Collection entries
::::::::

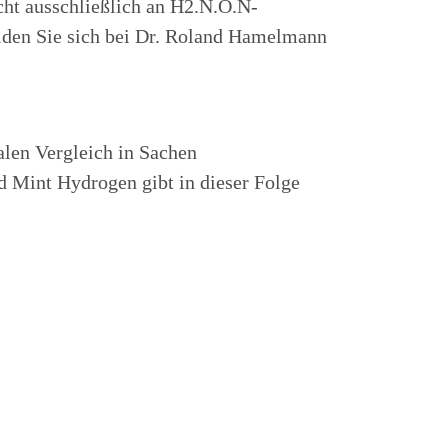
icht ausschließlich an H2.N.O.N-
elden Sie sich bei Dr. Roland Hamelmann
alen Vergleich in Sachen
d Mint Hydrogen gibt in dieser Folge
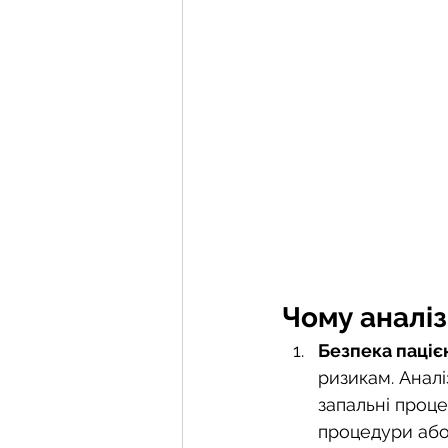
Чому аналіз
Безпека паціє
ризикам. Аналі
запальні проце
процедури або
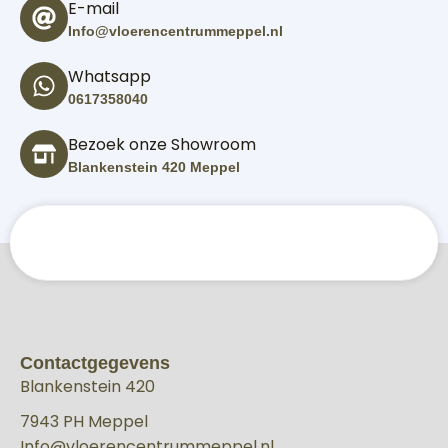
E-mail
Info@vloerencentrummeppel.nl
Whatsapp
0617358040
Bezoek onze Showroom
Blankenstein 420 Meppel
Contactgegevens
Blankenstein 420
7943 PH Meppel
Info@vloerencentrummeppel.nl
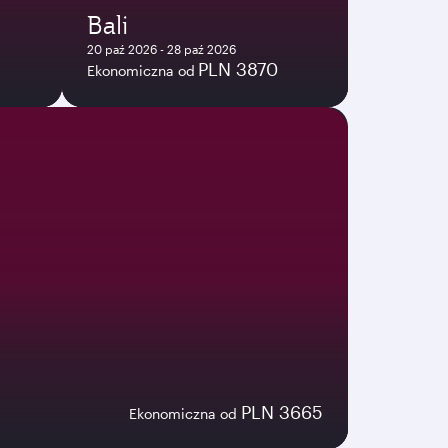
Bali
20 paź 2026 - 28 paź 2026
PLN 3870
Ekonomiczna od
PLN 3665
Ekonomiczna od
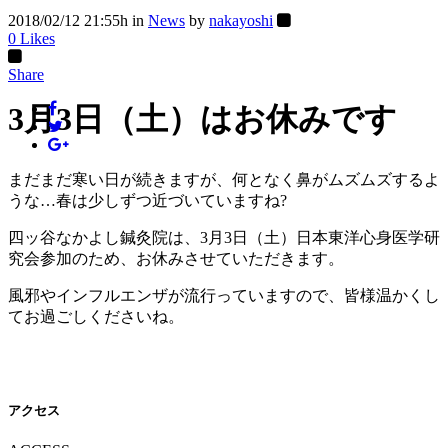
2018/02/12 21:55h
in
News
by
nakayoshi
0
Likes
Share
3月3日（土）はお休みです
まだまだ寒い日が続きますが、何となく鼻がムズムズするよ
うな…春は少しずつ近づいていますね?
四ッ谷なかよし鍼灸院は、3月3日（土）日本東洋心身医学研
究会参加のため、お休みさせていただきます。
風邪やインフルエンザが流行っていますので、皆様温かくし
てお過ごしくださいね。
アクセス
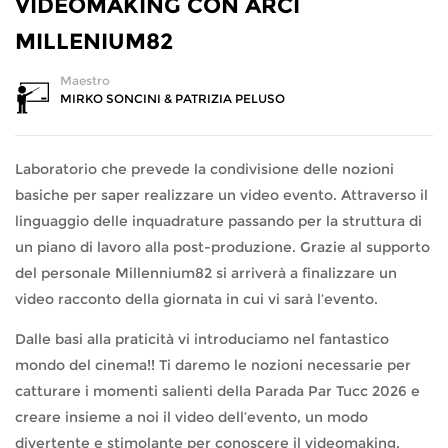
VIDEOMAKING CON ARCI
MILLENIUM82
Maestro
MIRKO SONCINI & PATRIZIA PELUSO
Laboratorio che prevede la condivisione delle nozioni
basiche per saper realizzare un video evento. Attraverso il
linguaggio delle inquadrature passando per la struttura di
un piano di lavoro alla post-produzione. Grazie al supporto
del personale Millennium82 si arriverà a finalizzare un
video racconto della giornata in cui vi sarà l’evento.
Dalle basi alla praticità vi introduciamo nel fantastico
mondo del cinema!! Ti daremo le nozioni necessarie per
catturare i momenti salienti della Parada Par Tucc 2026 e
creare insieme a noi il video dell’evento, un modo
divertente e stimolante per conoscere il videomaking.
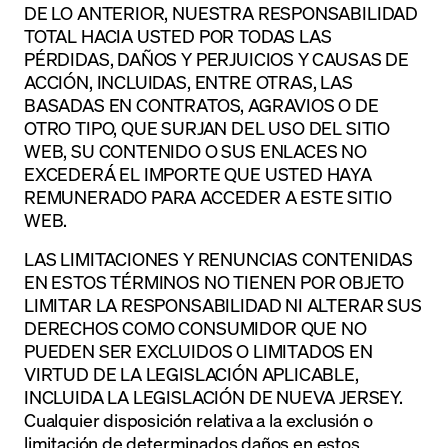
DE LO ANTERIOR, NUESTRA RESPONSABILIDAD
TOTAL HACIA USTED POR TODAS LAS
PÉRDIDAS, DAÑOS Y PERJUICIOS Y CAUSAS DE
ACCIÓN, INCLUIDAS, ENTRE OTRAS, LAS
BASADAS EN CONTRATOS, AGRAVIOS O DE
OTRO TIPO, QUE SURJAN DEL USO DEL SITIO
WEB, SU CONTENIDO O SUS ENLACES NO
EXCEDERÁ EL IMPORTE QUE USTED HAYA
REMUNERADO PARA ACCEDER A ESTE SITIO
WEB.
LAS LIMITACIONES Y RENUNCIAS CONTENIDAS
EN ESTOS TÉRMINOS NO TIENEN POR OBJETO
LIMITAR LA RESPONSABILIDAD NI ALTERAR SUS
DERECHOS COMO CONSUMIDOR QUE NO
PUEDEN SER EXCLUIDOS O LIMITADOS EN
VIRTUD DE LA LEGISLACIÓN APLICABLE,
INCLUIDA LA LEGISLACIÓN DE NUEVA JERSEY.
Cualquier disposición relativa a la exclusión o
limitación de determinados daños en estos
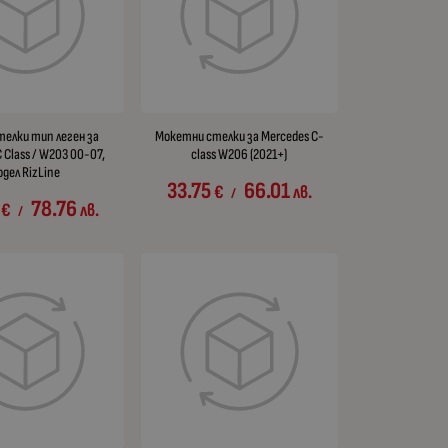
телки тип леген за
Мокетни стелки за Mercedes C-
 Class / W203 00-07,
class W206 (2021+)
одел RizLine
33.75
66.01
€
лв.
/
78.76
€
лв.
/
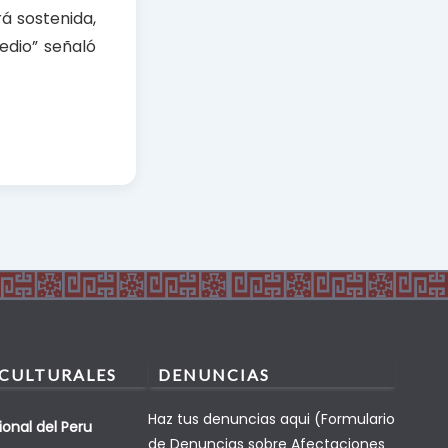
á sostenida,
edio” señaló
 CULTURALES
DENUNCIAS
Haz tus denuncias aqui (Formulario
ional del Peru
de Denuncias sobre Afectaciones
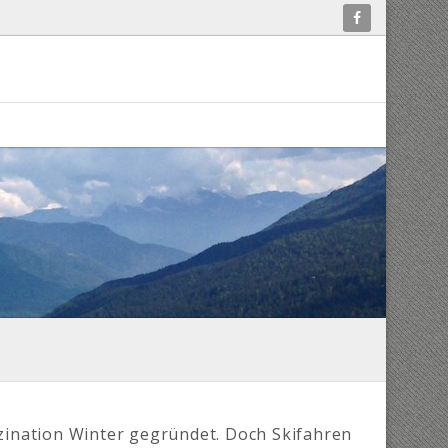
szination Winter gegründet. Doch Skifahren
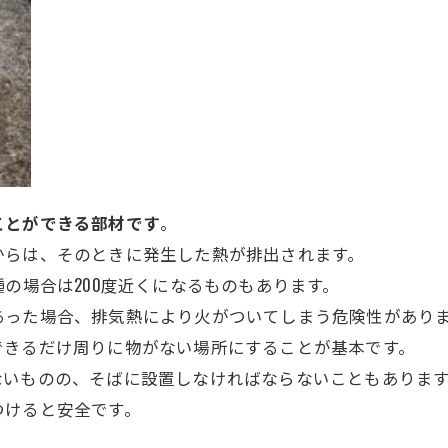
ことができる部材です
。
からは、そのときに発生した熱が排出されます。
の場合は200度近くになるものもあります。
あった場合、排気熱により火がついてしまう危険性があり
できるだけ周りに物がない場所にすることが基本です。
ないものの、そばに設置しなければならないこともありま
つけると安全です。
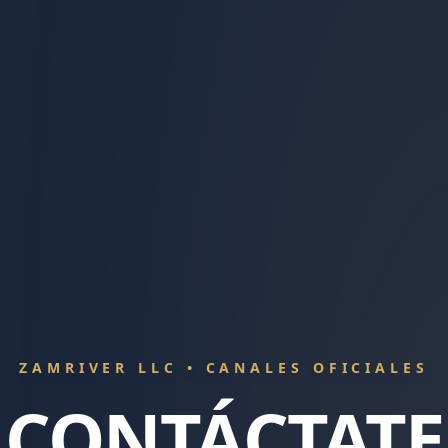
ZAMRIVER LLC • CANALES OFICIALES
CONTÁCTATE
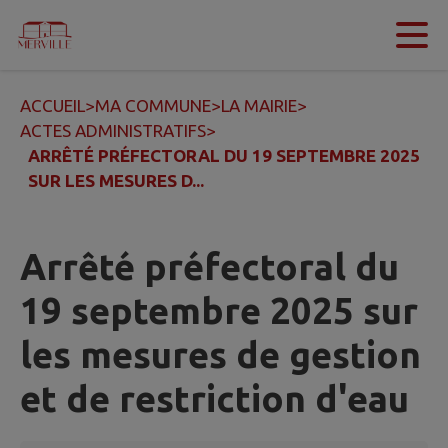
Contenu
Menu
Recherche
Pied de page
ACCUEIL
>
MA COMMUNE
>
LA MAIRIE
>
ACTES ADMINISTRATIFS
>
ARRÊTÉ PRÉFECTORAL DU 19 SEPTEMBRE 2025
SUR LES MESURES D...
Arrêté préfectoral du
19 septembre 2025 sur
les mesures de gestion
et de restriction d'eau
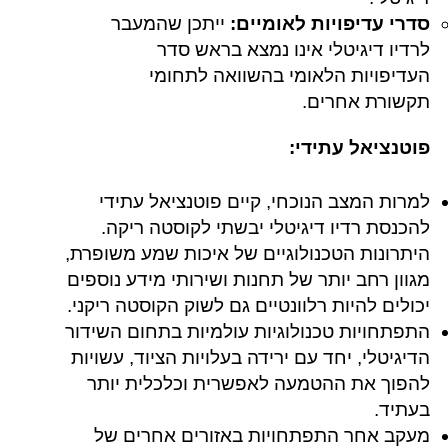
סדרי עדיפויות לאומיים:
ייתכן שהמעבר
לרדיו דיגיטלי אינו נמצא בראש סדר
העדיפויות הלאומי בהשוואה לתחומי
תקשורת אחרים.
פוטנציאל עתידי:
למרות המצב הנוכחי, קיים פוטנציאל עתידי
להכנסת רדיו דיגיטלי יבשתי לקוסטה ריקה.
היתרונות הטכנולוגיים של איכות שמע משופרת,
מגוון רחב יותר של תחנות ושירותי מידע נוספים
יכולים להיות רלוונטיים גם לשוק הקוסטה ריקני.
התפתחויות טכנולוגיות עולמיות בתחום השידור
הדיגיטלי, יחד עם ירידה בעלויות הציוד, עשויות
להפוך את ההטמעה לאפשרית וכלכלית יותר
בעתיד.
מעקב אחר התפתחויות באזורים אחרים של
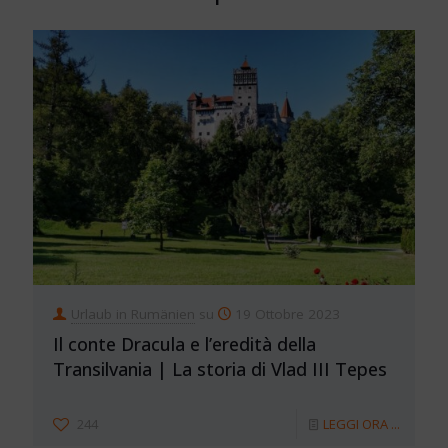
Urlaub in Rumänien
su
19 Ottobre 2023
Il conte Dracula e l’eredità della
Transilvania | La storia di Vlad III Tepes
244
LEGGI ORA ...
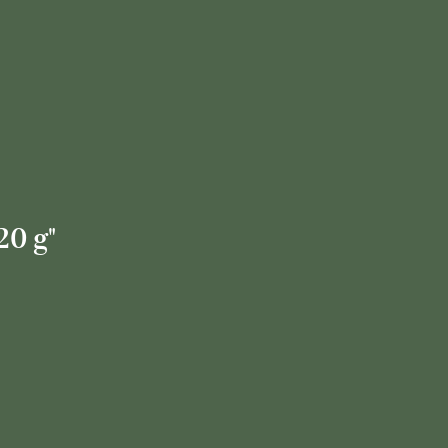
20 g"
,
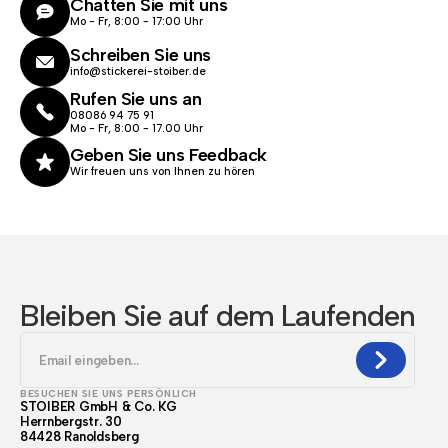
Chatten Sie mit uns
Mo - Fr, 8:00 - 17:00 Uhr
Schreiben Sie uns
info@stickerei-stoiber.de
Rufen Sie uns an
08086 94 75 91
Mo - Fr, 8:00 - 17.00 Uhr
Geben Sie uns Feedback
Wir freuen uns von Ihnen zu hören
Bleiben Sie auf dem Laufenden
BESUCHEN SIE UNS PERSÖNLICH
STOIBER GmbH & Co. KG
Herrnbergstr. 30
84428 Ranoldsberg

::::::::

TASK TO CARRY OUT> An exact copy of the lines from the one with "WEB, SU CONTENIDO O SUS ENLACES NO" through the end of the records: produce that and nothing more, leaving out the pictures.

RESULT OF THE EXERCISE>
WEB, SU CONTENIDO O SUS ENLACES NO
EXCEDERÁ EL IMPORTE QUE USTED HAYA
REMUNERADO PARA ACCEDER A ESTE SITIO
WEB.
LAS LIMITACIONES Y RENUNCIAS CONTENIDAS
EN ESTOS TÉRMINOS NO TIENEN POR OBJETO
LIMITAR LA RESPONSABILIDAD NI ALTERAR SUS
DERECHOS COMO CONSUMIDOR QUE NO
PUEDEN SER EXCLUIDOS O LIMITADOS EN
VIRTUD DE LA LEGISLACIÓN APLICABLE,
INCLUIDA LA LEGISLACIÓN DE NUEVA JERSEY.
Cualquier disposición relativa a la exclusión o
limitación de determinados daños en estos
телки тип леген за
Мокетни стелки за Mercedes C-
 Class / W203 00-07,
class W206 (2021+)
одел RizLine
33.75
66.01
€
лв.
/
78.76
€
лв.
/
á sostenida,
edio” señaló
 CULTURALES
DENUNCIAS
Haz tus denuncias aqui (Formulario
ional del Peru
de Denuncias sobre Afectaciones
szination Winter gegründet. Doch Skifahren
ことができる部材です
。
からは、そのときに発生した熱が排出されます。
の場合は200度近くになるものもあります。
あった場合、排気熱により火がついてしまう危険性があり
できるだけ周りに物がない場所にすることが基本です。
ないものの、そばに設置しなければならないこともありま
つけると安全です。
ZAMRIVER LLC • CANALES OFICIALES
CONTÁCTATE
Contenu
Menu
Recherche
Pied de page
ACCUEIL
>
MA COMMUNE
>
LA MAIRIE
>
ACTES ADMINISTRATIFS
>
ARRÊTÉ PRÉFECTORAL DU 19 SEPTEMBRE 2025
SUR LES MESURES D...
Arrêté préfectoral du
19 septembre 2025 sur
les mesures de gestion
et de restriction d'eau
סדרי עדיפויות לאומיים:
ייתכן שהמעבר
לרדיו דיגיטלי אינו נמצא בראש סדר
העדיפויות הלאומי בהשוואה לתחומי
תקשורת אחרים.
פוטנציאל עתידי:
למרות המצב הנוכחי, קיים פוטנציאל עתידי
להכנסת רדיו דיגיטלי יבשתי לקוסטה ריקה.
היתרונות הטכנולוגיים של איכות שמע משופרת,
מגוון רחב יותר של תחנות ושירותי מידע נוספים
יכולים להיות רלוונטיים גם לשוק הקוסטה ריקני.
התפתחויות טכנולוגיות עולמיות בתחום השידור
הדיגיטלי, יחד עם ירידה בעלויות הציוד, עשויות
להפוך את ההטמעה לאפשרית וכלכלית יותר
בעתיד.
מעקב אחר התפתחויות באזורים אחרים של
Urlaub in Rumänien
su
19 Ottobre 2023
Il conte Dracula e l’eredità della
Transilvania | La storia di Vlad III Tepes
244
LEGGI ORA ...
20 g"
,
Chatten Sie mit uns
Mo - Fr, 8:00 - 17:00 Uhr
Schreiben Sie uns
info@stickerei-stoiber.de
Rufen Sie uns an
08086 94 75 91
Mo - Fr, 8:00 - 17.00 Uhr
Geben Sie uns Feedback
Wir freuen uns von Ihnen zu hören
Bleiben Sie auf dem Laufenden
BESUCHEN SIE UNS PERSÖNLICH
STOIBER GmbH & Co. KG
Herrnbergstr. 30
84428 Ranoldsberg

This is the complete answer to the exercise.